Scientists have developed a new artificial intelligence (AI) model that can mimic the learning patterns of human babies. Developed by reseachers at an AI research laboratory trained the Physics Learning through Auto-encoding and Tracking Objects — or PLATO, as the AI is known — on a series of coded videos that represent the same knowledge that babies learn in the first few months of their lives. The AI was taught concepts such as permanence, solidity, and continuity, some of the first concepts that babies understand about the world. Additionally, researchers also trained PLATO to understand unchangeableness and directional inertia.

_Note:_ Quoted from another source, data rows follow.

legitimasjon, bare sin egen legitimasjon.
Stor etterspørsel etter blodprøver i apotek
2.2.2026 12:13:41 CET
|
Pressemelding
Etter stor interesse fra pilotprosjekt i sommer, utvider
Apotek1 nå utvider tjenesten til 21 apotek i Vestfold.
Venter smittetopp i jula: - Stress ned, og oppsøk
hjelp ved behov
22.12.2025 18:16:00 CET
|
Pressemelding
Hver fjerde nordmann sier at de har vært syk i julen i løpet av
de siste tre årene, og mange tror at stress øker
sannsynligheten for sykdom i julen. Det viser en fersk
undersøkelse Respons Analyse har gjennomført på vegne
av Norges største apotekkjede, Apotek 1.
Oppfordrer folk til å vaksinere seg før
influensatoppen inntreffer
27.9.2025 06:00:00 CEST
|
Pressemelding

"Luckily for us, developmental psychologists have spent decades studying what infants know about the physical world and cataloguing the different ingredients or concepts that go into physical understanding," said neuroscientist Luis Piloto, from the AI research laboratory DeepMind, a subsidiary of Google's parent company Alphabet.
"Extending their work, we built and open-sourced a physical concepts data set. This synthetic video data set takes inspiration from the original developmental experiments to assess physical concepts in our models,” Piloto added.

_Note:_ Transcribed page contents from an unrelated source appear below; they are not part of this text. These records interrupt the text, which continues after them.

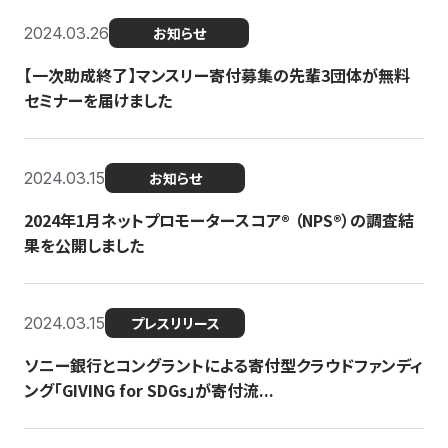
2024.03.26
お知らせ
【一次助成終了】マンスリー寄付募集の先輩3団体が無料
セミナーを届けました
2024.03.15
お知らせ
2024年1月ネットプロモータースコア®︎ （NPS®︎）の調査結
果を公開しました
2024.03.15
プレスリリース
ソニー銀行とコングラントによる寄付型クラウドファンディ
ング「GIVING for SDGs」が寄付流...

Scientists taught PLATO the concepts through video clips of balls falling to the ground, bouncing on each other, and passing behind objects. After training the AI mode, scientists would test PLATO to determine whether it “understood” the concepts or not. When shown scenarios that defied the physical concepts that it had just learnt, the AI did react with the AI equivalent of ‘surprise' (violation-of-expectation).
"Our object-based model displayed robust VoE effects across all five concepts we studied, despite having been trained on video data in which the specific probe events did not occur," the scientists wrote in their research paper. But while PLATO has shown further progress in understanding these concepts, it's still not up to the level of a 3-month-old baby yet.
Further research, on what knowledge needs to be seeded into the AI to help it understand more complex questions, will only further AI research but also help developmental scientists understand what's happening in infants' brains during those crucial months of life.